Again, we never hold the players responsible. Must always be the coach. Players can't be expected to get motivated to play a bad team, a coach has to pep the up. What a crock of ****.
Why I highlighted the Ben part: If he plays in some of those playoff games under Tomlin as well as he did under Cowher, (I am thinking Indy and Denver in '05), what does that record look like? Sometimes I wonder if the record in playoff games under Tomlin is directly correlated to giving Ben more control of the offense.
Fact is, and they are indisputable, the QB plays better in a few of those games and everything else stays the same, none of you are bitching about Tomlin. They beat Green Bay. They beat Denver in the Tebow game. They probably beat the Ravens this past year.
I think the world of Ben, but he hasn't played great in some of the big games. Does he deserve $20 million a year?
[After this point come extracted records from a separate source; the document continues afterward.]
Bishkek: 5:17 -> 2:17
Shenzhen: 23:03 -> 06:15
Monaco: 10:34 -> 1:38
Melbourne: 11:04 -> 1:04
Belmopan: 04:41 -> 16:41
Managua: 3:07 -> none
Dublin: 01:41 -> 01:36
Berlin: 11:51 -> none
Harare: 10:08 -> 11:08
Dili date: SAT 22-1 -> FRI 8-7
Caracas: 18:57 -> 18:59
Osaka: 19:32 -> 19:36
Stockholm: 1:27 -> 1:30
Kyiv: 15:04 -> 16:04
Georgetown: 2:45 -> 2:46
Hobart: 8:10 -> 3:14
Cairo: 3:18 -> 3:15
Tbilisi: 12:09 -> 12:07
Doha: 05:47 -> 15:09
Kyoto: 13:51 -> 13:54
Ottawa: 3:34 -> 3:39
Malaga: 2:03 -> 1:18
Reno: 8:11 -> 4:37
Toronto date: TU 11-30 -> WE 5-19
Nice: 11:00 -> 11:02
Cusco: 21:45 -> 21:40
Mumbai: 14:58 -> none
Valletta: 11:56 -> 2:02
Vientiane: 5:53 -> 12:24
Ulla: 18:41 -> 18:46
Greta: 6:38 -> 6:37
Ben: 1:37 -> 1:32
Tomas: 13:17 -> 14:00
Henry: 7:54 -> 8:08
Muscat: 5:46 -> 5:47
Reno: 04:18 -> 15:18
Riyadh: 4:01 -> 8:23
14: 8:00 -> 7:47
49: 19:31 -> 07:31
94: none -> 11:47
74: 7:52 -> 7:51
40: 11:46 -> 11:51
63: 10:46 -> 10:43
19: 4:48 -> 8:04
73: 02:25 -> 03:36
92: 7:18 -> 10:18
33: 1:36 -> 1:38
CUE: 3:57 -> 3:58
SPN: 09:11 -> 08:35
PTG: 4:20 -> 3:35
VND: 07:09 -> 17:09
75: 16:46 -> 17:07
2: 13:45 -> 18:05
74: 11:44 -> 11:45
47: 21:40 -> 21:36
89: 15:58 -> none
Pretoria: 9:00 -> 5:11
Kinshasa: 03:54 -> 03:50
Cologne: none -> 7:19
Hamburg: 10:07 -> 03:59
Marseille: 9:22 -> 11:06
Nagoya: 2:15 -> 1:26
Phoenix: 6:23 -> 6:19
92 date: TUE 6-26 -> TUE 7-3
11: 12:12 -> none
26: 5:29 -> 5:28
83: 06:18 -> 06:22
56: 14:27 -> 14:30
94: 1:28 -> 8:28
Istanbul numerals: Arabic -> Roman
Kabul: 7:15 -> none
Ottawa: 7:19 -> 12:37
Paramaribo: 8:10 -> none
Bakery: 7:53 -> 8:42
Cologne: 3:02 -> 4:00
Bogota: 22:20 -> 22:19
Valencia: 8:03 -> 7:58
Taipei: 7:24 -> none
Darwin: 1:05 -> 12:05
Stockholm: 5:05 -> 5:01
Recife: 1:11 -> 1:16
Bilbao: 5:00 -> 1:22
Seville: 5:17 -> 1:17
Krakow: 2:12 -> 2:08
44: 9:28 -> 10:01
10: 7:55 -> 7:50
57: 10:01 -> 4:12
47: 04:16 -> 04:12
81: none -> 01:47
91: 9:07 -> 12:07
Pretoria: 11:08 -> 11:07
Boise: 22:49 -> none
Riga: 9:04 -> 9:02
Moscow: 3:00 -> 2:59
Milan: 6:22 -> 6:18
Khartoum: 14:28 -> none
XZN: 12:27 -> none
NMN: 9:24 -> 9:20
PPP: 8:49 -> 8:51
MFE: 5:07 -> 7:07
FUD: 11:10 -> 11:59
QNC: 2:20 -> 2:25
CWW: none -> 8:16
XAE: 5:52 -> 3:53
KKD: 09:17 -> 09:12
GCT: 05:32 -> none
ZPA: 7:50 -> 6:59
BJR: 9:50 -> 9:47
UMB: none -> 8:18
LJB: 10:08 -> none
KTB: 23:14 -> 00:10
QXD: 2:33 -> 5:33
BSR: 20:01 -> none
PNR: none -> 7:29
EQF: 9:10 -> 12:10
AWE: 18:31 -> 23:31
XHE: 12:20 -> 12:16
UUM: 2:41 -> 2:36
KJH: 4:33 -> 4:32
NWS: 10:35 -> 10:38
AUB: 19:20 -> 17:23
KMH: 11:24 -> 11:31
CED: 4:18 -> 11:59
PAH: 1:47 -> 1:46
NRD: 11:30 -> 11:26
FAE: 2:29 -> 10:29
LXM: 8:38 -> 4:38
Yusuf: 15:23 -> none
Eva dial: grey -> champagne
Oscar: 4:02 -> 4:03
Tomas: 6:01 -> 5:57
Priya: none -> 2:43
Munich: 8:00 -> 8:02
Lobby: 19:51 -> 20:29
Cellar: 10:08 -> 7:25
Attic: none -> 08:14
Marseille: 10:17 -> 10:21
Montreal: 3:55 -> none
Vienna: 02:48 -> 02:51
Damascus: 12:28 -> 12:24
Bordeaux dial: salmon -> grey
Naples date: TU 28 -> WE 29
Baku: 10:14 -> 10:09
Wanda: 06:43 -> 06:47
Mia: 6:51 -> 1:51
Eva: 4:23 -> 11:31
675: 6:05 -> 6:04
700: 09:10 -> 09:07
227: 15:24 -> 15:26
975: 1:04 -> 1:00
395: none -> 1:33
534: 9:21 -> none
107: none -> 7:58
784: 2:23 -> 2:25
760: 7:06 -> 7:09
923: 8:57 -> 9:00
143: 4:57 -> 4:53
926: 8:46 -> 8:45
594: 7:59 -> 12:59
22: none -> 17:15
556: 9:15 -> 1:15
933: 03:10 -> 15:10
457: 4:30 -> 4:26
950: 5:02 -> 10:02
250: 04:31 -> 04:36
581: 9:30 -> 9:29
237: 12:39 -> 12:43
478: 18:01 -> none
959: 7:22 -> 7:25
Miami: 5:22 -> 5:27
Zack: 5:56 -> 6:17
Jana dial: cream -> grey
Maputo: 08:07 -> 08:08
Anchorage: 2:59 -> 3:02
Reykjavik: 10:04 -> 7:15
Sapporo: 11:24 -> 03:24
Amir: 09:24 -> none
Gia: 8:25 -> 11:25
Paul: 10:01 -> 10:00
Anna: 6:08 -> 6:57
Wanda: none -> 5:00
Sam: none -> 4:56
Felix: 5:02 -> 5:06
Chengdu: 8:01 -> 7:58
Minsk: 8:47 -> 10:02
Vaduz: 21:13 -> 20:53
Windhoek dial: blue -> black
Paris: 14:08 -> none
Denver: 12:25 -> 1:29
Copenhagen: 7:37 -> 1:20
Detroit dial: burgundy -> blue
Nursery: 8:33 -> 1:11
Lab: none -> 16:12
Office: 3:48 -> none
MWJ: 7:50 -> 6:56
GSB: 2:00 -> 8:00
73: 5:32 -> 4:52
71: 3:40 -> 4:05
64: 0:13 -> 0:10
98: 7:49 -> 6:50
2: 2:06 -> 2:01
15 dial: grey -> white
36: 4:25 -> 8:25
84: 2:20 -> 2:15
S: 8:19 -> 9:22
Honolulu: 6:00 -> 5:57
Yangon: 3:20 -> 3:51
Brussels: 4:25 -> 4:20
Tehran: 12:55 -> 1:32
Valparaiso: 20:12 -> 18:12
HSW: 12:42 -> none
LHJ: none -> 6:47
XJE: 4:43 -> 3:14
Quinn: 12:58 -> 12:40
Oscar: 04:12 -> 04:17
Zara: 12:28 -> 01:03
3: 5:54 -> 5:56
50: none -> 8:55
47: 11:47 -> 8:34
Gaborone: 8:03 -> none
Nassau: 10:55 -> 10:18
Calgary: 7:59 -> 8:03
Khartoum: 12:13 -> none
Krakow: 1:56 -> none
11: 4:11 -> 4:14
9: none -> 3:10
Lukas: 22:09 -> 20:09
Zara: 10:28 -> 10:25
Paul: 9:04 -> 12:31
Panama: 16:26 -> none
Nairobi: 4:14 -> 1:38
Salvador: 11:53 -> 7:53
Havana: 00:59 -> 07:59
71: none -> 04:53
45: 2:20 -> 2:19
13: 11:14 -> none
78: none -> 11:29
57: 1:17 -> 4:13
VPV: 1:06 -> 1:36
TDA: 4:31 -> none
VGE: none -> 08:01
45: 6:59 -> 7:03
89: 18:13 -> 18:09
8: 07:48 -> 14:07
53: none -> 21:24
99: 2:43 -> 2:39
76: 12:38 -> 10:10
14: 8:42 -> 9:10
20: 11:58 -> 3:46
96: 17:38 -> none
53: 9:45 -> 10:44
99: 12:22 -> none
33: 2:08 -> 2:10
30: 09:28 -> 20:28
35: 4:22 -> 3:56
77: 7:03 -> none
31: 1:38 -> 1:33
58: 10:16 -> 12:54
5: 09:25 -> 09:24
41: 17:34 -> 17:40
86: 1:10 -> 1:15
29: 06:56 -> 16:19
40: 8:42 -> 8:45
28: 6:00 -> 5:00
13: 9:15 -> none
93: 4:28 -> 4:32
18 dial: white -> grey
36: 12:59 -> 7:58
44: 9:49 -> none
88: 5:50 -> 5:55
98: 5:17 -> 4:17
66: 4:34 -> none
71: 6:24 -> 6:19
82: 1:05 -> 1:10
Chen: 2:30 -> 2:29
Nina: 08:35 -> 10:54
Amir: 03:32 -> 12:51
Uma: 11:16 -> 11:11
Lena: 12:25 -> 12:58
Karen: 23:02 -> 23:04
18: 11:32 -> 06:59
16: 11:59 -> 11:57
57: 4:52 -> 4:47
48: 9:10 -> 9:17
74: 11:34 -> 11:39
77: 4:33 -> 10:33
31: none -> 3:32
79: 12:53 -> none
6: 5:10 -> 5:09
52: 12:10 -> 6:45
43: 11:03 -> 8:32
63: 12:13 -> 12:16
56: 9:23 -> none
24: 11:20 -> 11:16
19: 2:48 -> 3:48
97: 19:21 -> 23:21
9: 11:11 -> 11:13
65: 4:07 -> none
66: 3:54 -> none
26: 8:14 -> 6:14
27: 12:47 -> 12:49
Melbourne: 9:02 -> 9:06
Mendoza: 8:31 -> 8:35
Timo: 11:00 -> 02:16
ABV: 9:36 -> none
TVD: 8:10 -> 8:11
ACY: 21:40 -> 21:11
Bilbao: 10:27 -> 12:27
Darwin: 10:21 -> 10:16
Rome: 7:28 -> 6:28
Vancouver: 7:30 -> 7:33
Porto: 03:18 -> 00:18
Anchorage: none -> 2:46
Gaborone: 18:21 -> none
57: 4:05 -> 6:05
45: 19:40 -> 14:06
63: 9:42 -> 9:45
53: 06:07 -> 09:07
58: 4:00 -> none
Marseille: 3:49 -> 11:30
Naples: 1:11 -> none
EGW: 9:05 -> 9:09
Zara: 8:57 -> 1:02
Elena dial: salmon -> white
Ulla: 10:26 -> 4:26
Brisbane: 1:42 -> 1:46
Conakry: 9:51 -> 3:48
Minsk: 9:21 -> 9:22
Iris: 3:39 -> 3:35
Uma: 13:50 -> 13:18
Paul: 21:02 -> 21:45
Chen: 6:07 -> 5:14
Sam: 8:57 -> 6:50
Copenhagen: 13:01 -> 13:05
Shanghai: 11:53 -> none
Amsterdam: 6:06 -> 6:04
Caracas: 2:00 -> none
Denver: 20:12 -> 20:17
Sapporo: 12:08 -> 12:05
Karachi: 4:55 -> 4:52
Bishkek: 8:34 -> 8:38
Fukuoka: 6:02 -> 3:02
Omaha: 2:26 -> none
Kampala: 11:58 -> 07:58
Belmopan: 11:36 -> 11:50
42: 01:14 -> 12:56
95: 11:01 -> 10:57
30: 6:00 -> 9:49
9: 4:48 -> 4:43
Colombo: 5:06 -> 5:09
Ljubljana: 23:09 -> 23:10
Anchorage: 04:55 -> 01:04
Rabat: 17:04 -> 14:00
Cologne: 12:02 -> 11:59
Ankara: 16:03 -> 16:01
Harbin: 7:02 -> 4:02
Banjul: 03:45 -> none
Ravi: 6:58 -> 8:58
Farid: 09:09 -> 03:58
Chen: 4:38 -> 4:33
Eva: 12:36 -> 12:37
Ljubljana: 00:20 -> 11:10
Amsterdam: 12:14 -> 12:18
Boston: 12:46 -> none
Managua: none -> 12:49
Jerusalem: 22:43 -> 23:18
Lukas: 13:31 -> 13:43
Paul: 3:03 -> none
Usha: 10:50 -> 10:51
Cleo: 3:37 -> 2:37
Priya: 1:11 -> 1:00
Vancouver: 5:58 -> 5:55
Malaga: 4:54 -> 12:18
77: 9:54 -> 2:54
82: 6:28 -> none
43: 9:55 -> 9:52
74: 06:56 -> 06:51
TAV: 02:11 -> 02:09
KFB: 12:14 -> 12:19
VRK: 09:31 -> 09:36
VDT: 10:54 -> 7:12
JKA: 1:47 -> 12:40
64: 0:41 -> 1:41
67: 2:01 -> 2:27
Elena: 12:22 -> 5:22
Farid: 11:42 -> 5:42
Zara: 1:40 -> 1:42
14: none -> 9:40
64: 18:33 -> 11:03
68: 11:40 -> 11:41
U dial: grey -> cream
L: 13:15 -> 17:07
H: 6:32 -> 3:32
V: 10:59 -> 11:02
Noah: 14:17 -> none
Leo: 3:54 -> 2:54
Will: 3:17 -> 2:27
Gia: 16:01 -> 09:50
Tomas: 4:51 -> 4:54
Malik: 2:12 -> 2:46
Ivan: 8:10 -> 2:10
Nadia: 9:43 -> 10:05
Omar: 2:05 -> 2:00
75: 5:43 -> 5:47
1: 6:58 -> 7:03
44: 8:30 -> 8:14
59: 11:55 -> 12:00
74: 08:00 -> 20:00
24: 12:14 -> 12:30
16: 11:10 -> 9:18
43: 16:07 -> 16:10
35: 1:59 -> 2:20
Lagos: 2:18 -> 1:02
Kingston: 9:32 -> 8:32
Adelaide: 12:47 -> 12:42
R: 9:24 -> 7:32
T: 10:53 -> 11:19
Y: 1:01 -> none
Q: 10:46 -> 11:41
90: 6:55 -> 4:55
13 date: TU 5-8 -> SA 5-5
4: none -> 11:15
Tomlin is not SOLELY responsible for anything. Colbert is at fault. The players are at fault. Luck is at fault.
But that is part of what makes average, average. When you are good (or great) you find ways to overcome all the normal day-to-day adversity and overachieve vs. the average. This team, under the LEADERSHIP of Tomlin and Colbert, has not. It has played at or below what normal statistical averages would have predicted over the past 8 seasons.
Granted, I have said this forever, winning a Super Bowl is extremely, extremely hard. They deserve a TON of credit for that in 2008. And at the time, through 2 seasons, Tomlin was hitting on all cylinders. But the decline is partly his responsibility. And the decline was fairly drastic when you consider we had a franchise quarterback ages 27-32 with 2 Super Bowl Rings on his hand. To miss the playoffs 3 times since then and go one-and-done 3 other times since that last Super Bowl victory is a pretty bad track record in a "what did you do for me lately" league.
And there is no correct "what if" answer that I can promote that would guarantee better results over the last 8 seasons.
I am on record that Whisenhunt was my #1 choice in 2007. I would have quickly hired him after the dog-and-pony show of "interviews" and "Rooney Rule" stuff. His managing of the offense in 2006 sold me on him. I think he would have been good for Roethlisberger's development (more-so than Arians) and I think he would have taken the job even if the Rooney's demanded he retain Lebeau as his DC.
But once Tomlin was hired and that decision was water under the bridge, I have NEVER been on-record, in any off-season, that I would fire him. I'm just stating he's average. The only on-record change I would have made was firing Colbert after 2013 (the 2nd 8-8 season in a row). I would have gone younger, someone more 21st century. And that GM's input on Tomlin would have influenced my decisions on him moving forward.
I have said numerous times, I'm not convinced Colbert is fairly evaluating Tomlin's performance for Art Rooney II. I think Colbert and Tomlin are too tied together at the hip and I am not convinced there is enough constructive disagreement between the two. I am also on record as being a bit disappointed in Art Rooney II and his increased involvement with NFL matters (revenue growth) and not enough involvement with the team. Rooney currently seems very content with the product Tombert has been putting out on the field. I am not and don't know how anyone could since we haven't won a playoff game since 2010.
So in order:
1. I was on record Whisenhunt was my #1 choice in 2007
2. I've wanted to find a way to fire Colbert for YEARS, but the only realistic time was after 2013 (I can't remember, but I probably wanted Colbert fired after 2009 as well but that would have been a hard sell a year removed from the Super Bowl).
3. I was on record that I wanted to fire Arians after the 2010 season, despite the Super Bowl appearance.
Look, I loved our 2008 super bowl run. Great for everyone involved. But we have to honestly ask ourselves how much leeway that gives Tomlin in his job evaluation. Since 2008, it's been pretty crappy and I just don't know how anyone can argue otherwise. Just because none of those mediocre seasons fell to 7-9 doesn't make them good or worthy of praise. This team has underperformed a LOT on big and small stages. And Tomlin has too.